Cypriot Bull rhyton or askos: Late Cypriot II (1450-1200 BC)

Bull rhyton or askos

Cypriot Bull Rhyton or askos

Late Bronze Age II - IIIa. 1450-1200 BC

A base ring ware II pottery jug (sometimes classed as a rhyton or askos) in the form of a bull with applied and modelled details. The body is covered in a grey slip and retains much of its original white linear decoration. The jug is filled through the aperture between the head and handle, and there is a small spout through the mouth.These pieces may have been used in a Fertility cult similar to those in Crete, Greece and other countries in the region which feature bulls and sometimes (especially in the Early and Middle Bronze Age) other horned animals. They are slightly more numerous than the two Late Bronze Age types of anthropomorphic figurine put together (see my flat-head figure). In tombs one or other type of anthropomorphic figure may appear, but not both.  A bull askos may be found alongside either type. A Rhyton is a drinking vessel, whereas an askos might be used to pour libations. There are also askoi with a bull head spout on a body shaped like a wine sack. Later hollow bull figurines with no filling hole, which cannot be used as a vessel, started to be made in smaller numbers and the two types continued simultaneously. “Flat Head” anthropomorphic figurines from the time are given the same bovine type ear (possibly linking it to the Egyptian goddess Hathor) and all animal and anthropomorphic figurines have the same eyes made from an applied disc of clay inscribed with a circle. A loop above the snout may allude to a nose ring - a feature only found in 12% of the well over 200 known.  The type was made for about 350 years with almost no variation i and are found in both settlements and tombs. In the latter they are often found with flat-head or earring anthropomorphic figures (which were made over the same time-span) though the two types are almost never found in the same tomb, suggesting they were specific to different allegiances or beliefs.
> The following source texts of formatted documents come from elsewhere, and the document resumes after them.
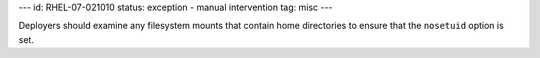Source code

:---
id: RHEL-07-021010
status: exception - manual intervention
tag: misc
---

Deployers should examine any filesystem mounts that contain home directories to
ensure that the ``nosetuid`` option is set.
Ends of horns missing and ears badly chipped. Bottom half of front right leg previously (and recently again) restored, otherwise no repairs or restoration.

Size: 13.3 x 17 cms

(Ex. estate of an archaeology professor resident in Canada and Western New York State, USA; acquired by him 1960's-1970's. Possibly the identity of this person could be established but the dealer who first bought this piece from his estate about 7 years ago has no record of the name and claims it is now too late to try to contact the family.)